Another sore point in the text is that the financial commitment proposed does not step up to the level of ambition needed to tackle the climate crisis and is even less serious than what was suggested by the so-called Copenhagen Accord.
A coalition of civil society groups complained about the text from the chair of the LCA and also raised concerns about “the Kyoto Protocol negotiations, where the Chair of that track intends to propose his own text that will postpone adoption of legally binding emission reductions targets by the developed countries in Cancun, risks the expansion of accounting loopholes and replaces a legally-binding system with a voluntary pledge-based approach reflected in the Copenhagen Accord.”

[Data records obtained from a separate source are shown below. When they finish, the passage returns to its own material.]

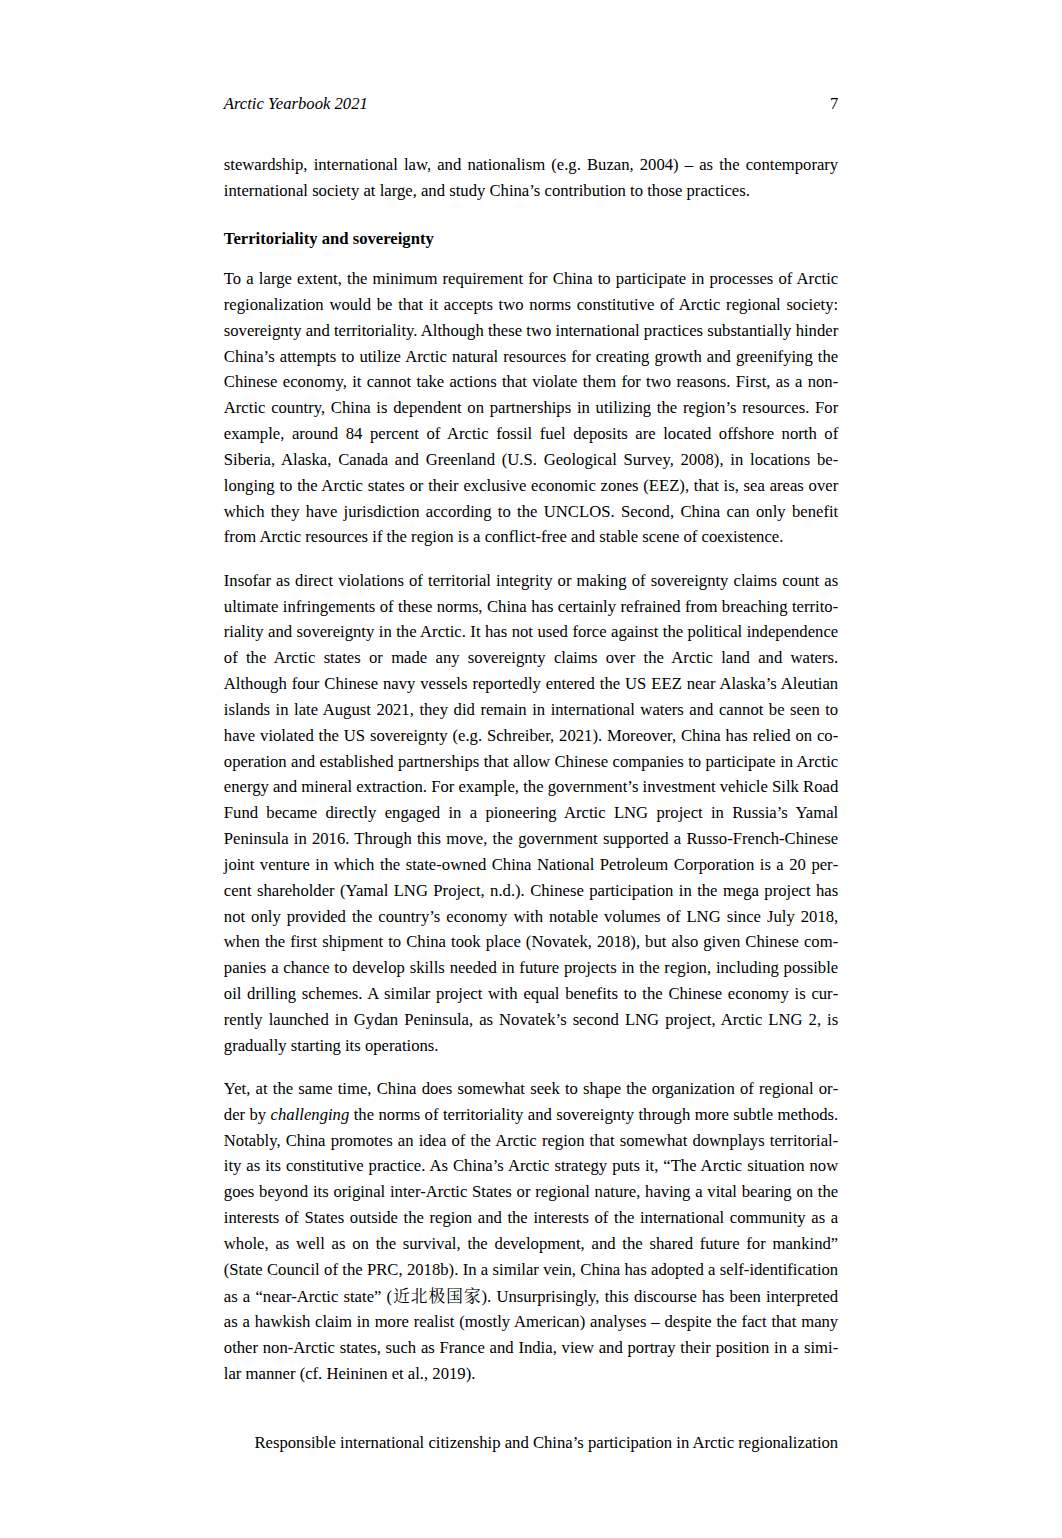Arctic Yearbook 2021 7
stewardship, international law, and nationalism (e.g. Buzan, 2004) – as the contemporary international society at large, and study China’s contribution to those practices.
Territoriality and sovereignty
To a large extent, the minimum requirement for China to participate in processes of Arctic regionalization would be that it accepts two norms constitutive of Arctic regional society: sovereignty and territoriality. Although these two international practices substantially hinder China’s attempts to utilize Arctic natural resources for creating growth and greenifying the Chinese economy, it cannot take actions that violate them for two reasons. First, as a non-Arctic country, China is dependent on partnerships in utilizing the region’s resources. For example, around 84 percent of Arctic fossil fuel deposits are located offshore north of Siberia, Alaska, Canada and Greenland (U.S. Geological Survey, 2008), in locations belonging to the Arctic states or their exclusive economic zones (EEZ), that is, sea areas over which they have jurisdiction according to the UNCLOS. Second, China can only benefit from Arctic resources if the region is a conflict-free and stable scene of coexistence.
Insofar as direct violations of territorial integrity or making of sovereignty claims count as ultimate infringements of these norms, China has certainly refrained from breaching territoriality and sovereignty in the Arctic. It has not used force against the political independence of the Arctic states or made any sovereignty claims over the Arctic land and waters. Although four Chinese navy vessels reportedly entered the US EEZ near Alaska’s Aleutian islands in late August 2021, they did remain in international waters and cannot be seen to have violated the US sovereignty (e.g. Schreiber, 2021). Moreover, China has relied on cooperation and established partnerships that allow Chinese companies to participate in Arctic energy and mineral extraction. For example, the government’s investment vehicle Silk Road Fund became directly engaged in a pioneering Arctic LNG project in Russia’s Yamal Peninsula in 2016. Through this move, the government supported a Russo-French-Chinese joint venture in which the state-owned China National Petroleum Corporation is a 20 percent shareholder (Yamal LNG Project, n.d.). Chinese participation in the mega project has not only provided the country’s economy with notable volumes of LNG since July 2018, when the first shipment to China took place (Novatek, 2018), but also given Chinese companies a chance to develop skills needed in future projects in the region, including possible oil drilling schemes. A similar project with equal benefits to the Chinese economy is currently launched in Gydan Peninsula, as Novatek’s second LNG project, Arctic LNG 2, is gradually starting its operations.
Yet, at the same time, China does somewhat seek to shape the organization of regional order by challenging the norms of territoriality and sovereignty through more subtle methods. Notably, China promotes an idea of the Arctic region that somewhat downplays territoriality as its constitutive practice. As China’s Arctic strategy puts it, “The Arctic situation now goes beyond its original inter-Arctic States or regional nature, having a vital bearing on the interests of States outside the region and the interests of the international community as a whole, as well as on the survival, the development, and the shared future for mankind” (State Council of the PRC, 2018b). In a similar vein, China has adopted a self-identification as a “near-Arctic state” (近北极国家). Unsurprisingly, this discourse has been interpreted as a hawkish claim in more realist (mostly American) analyses – despite the fact that many other non-Arctic states, such as France and India, view and portray their position in a similar manner (cf. Heininen et al., 2019).
Responsible international citizenship and China’s participation in Arctic regionalization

The immediate past chair of the COP in her final statement indicated that the conference must move in a way that would show that Cancun can deliver a good outcome for tackling climate change. Papua New Guinea suggested in a first statement at this conference that where there are no consensus decision should be made by voting. He referred to the rejection of the Copenhagen Accord at COP15 and subsequent signing on by 140 countries. The delegates take was that only a small minority of states were holding others hostage. PNG pledged cooperation and reasonableness in the COP. The suggestion by PNG was promptly opposed by Bolivia, India and Saudi Arabia among other states. They insisted that that consensus must be maintained as a way to reach decisions.
Besides the crawl to the COP and the fact that getting to the different venues for the side events as well as the mobilisation and civil society spaces could mean a full day travelling, one hopes that the debates will be robust. That is one of the three things that will make being cocooned in Cancun bearable. The other is the exciting camaraderie of being among great FoEI folks. And thirdly the first day of a two-weeks conference is not the appropriate day to lose all hope.